All 11 test cases pass off-PLC (32-bit MinGW via the loupeRT harness); the 4 new/extended ones fail without the fix.

Notes

🤖 Generated with Claude Code

sclaiborne and others added 3 commits June 11, 2026 19:09
Covers the LLHttpResponse status input end-to-end through the server
send path, plus LLHttpBuildResponse unit coverage for non-200 codes,
the status 0 default, and content-length on empty payloads.

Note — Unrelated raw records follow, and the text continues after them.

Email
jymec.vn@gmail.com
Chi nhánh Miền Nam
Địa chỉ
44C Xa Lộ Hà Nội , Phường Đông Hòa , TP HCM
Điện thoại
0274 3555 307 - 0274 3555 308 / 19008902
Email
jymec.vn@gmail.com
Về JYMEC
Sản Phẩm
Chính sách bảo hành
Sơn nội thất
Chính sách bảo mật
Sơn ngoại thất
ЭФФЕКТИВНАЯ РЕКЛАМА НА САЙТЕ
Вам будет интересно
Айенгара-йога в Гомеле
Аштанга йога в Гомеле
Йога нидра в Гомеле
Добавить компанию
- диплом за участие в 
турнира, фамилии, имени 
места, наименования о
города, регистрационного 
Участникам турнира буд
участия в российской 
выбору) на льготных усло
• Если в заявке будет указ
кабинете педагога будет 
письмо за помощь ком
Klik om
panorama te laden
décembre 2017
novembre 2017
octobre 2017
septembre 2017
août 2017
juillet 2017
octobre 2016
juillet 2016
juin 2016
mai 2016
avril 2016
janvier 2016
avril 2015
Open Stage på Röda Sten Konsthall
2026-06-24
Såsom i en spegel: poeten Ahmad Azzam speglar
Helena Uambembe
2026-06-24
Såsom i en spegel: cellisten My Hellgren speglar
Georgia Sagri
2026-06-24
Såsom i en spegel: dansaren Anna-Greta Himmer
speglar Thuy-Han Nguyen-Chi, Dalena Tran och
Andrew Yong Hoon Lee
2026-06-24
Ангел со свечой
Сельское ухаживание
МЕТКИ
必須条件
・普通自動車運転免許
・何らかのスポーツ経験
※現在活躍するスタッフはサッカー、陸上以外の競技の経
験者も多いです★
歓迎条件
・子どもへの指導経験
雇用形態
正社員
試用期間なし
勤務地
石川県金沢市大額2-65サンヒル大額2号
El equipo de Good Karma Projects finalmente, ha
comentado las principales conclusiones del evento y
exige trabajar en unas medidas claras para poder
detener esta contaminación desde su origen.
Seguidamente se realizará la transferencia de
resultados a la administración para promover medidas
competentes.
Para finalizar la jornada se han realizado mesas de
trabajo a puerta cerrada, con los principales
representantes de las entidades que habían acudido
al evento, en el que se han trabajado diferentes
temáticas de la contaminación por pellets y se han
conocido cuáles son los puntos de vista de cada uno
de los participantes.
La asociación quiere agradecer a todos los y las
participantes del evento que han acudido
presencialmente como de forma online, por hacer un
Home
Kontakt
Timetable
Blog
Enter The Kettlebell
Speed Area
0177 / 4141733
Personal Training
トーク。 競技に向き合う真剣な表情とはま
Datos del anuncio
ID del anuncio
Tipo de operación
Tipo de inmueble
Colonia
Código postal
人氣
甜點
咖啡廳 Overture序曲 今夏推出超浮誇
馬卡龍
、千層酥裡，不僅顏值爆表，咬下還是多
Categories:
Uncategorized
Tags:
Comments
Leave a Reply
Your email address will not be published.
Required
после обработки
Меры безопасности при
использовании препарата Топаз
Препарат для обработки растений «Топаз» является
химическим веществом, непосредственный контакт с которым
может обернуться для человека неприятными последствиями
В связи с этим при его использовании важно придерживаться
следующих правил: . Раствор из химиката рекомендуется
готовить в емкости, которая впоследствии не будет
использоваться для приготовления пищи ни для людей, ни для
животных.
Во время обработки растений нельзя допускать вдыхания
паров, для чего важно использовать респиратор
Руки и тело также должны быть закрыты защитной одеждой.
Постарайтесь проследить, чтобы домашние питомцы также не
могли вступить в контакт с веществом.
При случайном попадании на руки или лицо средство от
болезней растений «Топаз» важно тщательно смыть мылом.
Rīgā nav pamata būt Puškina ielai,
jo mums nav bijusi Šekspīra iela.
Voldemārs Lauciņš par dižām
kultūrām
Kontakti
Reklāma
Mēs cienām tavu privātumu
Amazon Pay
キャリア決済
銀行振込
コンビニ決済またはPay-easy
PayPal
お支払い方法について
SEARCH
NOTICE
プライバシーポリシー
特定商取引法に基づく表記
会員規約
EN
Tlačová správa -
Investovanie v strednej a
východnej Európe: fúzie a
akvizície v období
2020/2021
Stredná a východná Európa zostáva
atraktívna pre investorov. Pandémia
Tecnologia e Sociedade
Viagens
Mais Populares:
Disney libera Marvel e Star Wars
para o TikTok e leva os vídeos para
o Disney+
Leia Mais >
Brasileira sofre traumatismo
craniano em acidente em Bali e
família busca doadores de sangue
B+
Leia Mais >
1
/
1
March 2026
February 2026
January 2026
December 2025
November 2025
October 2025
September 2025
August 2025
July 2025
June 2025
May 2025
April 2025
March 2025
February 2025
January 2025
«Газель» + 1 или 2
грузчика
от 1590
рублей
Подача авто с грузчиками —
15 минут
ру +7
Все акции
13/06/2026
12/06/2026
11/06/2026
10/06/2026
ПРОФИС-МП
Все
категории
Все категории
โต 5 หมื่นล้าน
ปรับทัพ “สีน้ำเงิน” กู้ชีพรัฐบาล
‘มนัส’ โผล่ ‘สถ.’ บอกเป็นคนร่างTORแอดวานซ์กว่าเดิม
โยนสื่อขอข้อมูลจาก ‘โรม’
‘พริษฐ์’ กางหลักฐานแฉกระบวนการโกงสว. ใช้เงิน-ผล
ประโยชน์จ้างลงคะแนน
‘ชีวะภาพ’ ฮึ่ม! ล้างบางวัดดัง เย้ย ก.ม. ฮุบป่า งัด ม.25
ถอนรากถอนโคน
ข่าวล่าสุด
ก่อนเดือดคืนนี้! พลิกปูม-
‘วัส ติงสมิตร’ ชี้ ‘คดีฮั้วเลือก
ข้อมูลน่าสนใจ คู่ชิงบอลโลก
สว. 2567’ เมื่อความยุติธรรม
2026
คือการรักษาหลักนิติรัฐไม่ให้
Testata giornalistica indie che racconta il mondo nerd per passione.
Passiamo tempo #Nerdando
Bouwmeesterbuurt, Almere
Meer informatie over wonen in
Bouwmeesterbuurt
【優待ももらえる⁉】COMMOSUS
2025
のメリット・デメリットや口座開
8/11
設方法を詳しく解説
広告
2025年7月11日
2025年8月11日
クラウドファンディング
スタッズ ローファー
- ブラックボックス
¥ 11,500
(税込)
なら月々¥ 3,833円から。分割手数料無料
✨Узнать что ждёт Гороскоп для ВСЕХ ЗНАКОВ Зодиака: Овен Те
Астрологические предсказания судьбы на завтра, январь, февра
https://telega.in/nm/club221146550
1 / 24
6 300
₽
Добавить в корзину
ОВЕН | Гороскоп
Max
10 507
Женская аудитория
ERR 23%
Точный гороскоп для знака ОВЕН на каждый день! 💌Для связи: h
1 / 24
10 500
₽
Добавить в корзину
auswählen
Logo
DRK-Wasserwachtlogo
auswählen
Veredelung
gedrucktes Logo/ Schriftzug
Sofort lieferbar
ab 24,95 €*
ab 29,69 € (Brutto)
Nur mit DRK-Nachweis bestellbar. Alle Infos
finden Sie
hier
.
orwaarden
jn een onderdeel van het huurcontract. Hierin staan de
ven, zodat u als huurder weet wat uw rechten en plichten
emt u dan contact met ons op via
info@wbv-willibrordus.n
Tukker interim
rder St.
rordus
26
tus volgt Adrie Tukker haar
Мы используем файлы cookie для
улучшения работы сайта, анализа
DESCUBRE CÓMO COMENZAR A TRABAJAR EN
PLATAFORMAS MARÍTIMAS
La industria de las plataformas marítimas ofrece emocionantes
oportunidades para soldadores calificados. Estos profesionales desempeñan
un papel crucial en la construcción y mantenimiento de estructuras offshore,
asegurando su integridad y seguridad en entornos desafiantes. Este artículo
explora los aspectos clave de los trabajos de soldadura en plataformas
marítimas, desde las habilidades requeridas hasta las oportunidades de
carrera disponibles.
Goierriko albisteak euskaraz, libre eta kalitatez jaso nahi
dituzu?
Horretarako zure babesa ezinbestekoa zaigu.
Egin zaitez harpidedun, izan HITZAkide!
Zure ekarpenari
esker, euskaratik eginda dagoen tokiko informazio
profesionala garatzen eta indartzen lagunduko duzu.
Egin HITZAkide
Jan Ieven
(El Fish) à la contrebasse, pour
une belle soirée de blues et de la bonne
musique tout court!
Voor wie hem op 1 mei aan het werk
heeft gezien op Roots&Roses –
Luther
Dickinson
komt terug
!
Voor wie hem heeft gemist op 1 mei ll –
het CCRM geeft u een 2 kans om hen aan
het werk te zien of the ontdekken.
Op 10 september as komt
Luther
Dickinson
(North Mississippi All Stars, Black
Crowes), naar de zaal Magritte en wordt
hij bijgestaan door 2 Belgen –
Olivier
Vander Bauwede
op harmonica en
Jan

Co-Authored-By: Claude Fable 5 <noreply@anthropic.com>
LLHttpUriMatch returned a match as soon as the request URI reached its
query string, without requiring the handler pattern to be consumed too.
A request like 'POST /api/brew?durationS=180' therefore dispatched to a
handler listening on '/api/brew/abort' as well as the '/api/brew' one.
Every matching LLHttpResponse FB then answered the same request, and
whichever response was queued first reached the client - typically a
sibling route's 200 that masked the real route's custom status (202,
409, ...). Requests without a query string were unaffected, which made
the bug look like the status input was ignored.

Co-Authored-By: Claude Fable 5 <noreply@anthropic.com>
A response queued with status 0 (the FB input's initial value) went out
as the malformed status line 'HTTP/1.1 0 ', which strict clients such
as .NET HttpClient reject outright. Default to 200 OK so applications
that never set the status input keep working.

Responses with an empty payload now carry an explicit content-length: 0
(except 1xx/204/304, which must not have one) so keep-alive clients do
not wait for a body that never comes.